Le principe est simple mais révolutionnaire : si le plafond est dépassé, les dépenses ultérieures seraient remboursées à 100% jusqu’à la fin de l’année. Cette mesure protégerait immédiatement les ménages les plus vulnérables tout en permettant d’augmenter les tickets modérateurs pour les plus aisés, contribuant ainsi au rééquilibrage des comptes sociaux.

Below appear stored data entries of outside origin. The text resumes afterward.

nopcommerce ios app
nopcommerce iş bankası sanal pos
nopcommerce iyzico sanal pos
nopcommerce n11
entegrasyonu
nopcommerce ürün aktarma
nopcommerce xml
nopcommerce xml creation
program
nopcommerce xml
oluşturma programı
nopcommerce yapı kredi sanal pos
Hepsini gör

- Rééquilibrer les cotisations selon les capacités contributives
La révision des taux de cotisations sociales maladie doit corriger l’avantage injustifié dont bénéficient les retraités aisés. Plusieurs pistes méritent d’être explorées :
- Élargir l’assiette de la CSG sur les pensions de retraite pour les ménages les plus aisés
- Moduler les cotisations complémentaires des retraités selon leur niveau de ressources
- Créer une contribution exceptionnelle sur les patrimoines les plus importants pour financer la santé
Cela restaurerait la progressivité du système pour tous, indépendamment du statut d’activité, respectant ainsi le principe « de chacun selon ses moyens.
- Simplifier et automatiser l’accès aux droits
La lutte contre le non-recours aux aides exige une refonte complète des procédures d’attribution. L’automatisation des droits, sur le modèle Dossier de remboursement en ligne (DRL) doit devenir la règle :
- Attribution automatique de la complémentaire santé solidaire sur la base des données fiscales
- Simplification des démarches par la dématérialisation et l’interopérabilité des systèmes
- Campagnes d’information ciblées vers les publics précaires et les nouveaux arrivants
Une urgence sociale
Ces options ne sont pas seulement techniques : elles constituent un impératif. Dans une République qui proclame l’égalité devant la maladie, il est inacceptable que 30% des Français renoncent à se soigner pour des raisons financières.
L’étude de la DREES révèle l’ampleur du défi : notre système de santé, l’un des plus performants au monde, creuse paradoxalement les inégalités entre actifs et retraités, entre modestes et aisés.
Restaurer l’équité n’est pas seulement une question de justice sociale, c’est une condition de la pérennité de notre modèle de protection sociale.
Reste la volonté politique de s’attaquer à ces inégalités et de remettre la solidarité au cœur du financement de la santé.
L’urgence sanitaire d’hier doit laisser place à l’urgence sociale d’aujourd’hui : celle de construire un système véritablement équitable, où chacun contribue selon ses moyens et accède aux soins selon ses besoins.